*** Data to use ***
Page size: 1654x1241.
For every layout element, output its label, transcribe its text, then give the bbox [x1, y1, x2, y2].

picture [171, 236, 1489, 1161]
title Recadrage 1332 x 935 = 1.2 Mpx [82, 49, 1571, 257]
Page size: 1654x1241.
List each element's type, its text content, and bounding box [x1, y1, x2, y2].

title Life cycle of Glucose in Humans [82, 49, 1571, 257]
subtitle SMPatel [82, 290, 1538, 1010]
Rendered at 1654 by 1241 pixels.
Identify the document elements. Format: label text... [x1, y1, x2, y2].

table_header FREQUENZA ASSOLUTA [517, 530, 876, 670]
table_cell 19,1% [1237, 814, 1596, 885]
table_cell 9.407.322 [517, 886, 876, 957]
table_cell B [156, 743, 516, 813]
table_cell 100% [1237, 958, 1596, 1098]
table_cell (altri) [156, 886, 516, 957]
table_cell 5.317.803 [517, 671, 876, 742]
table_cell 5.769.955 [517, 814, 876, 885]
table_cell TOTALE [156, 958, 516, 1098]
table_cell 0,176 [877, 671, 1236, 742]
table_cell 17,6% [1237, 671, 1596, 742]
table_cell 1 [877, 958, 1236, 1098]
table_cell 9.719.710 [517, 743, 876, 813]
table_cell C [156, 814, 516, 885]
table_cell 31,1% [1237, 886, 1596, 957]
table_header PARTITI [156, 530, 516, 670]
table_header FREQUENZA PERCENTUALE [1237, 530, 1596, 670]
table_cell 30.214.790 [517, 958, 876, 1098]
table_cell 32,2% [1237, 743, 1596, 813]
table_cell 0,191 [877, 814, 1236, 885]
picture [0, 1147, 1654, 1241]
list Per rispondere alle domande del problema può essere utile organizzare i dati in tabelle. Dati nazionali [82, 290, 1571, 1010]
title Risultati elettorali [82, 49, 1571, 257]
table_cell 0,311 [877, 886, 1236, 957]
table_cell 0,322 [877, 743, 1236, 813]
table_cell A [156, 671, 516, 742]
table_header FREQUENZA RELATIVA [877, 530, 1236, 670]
***
## What the exercise asks
Copy out all of the lines above word for word.

## Response below
Page size: 1654x1241.
For every layout element, output its label, transcribe its text, then give the bbox [x1, y1, x2, y2].

picture [171, 236, 1489, 1161]
title Recadrage 1332 x 935 = 1.2 Mpx [82, 49, 1571, 257]
Page size: 1654x1241.
List each element's type, its text content, and bounding box [x1, y1, x2, y2].

title Life cycle of Glucose in Humans [82, 49, 1571, 257]
subtitle SMPatel [82, 290, 1538, 1010]
Rendered at 1654 by 1241 pixels.
Identify the document elements. Format: label text... [x1, y1, x2, y2].

table_header FREQUENZA ASSOLUTA [517, 530, 876, 670]
table_cell 19,1% [1237, 814, 1596, 885]
table_cell 9.407.322 [517, 886, 876, 957]
table_cell B [156, 743, 516, 813]
table_cell 100% [1237, 958, 1596, 1098]
table_cell (altri) [156, 886, 516, 957]
table_cell 5.317.803 [517, 671, 876, 742]
table_cell 5.769.955 [517, 814, 876, 885]
table_cell TOTALE [156, 958, 516, 1098]
table_cell 0,176 [877, 671, 1236, 742]
table_cell 17,6% [1237, 671, 1596, 742]
table_cell 1 [877, 958, 1236, 1098]
table_cell 9.719.710 [517, 743, 876, 813]
table_cell C [156, 814, 516, 885]
table_cell 31,1% [1237, 886, 1596, 957]
table_header PARTITI [156, 530, 516, 670]
table_header FREQUENZA PERCENTUALE [1237, 530, 1596, 670]
table_cell 30.214.790 [517, 958, 876, 1098]
table_cell 32,2% [1237, 743, 1596, 813]
table_cell 0,191 [877, 814, 1236, 885]
picture [0, 1147, 1654, 1241]
list Per rispondere alle domande del problema può essere utile organizzare i dati in tabelle. Dati nazionali [82, 290, 1571, 1010]
title Risultati elettorali [82, 49, 1571, 257]
table_cell 0,311 [877, 886, 1236, 957]
table_cell 0,322 [877, 743, 1236, 813]
table_cell A [156, 671, 516, 742]
table_header FREQUENZA RELATIVA [877, 530, 1236, 670]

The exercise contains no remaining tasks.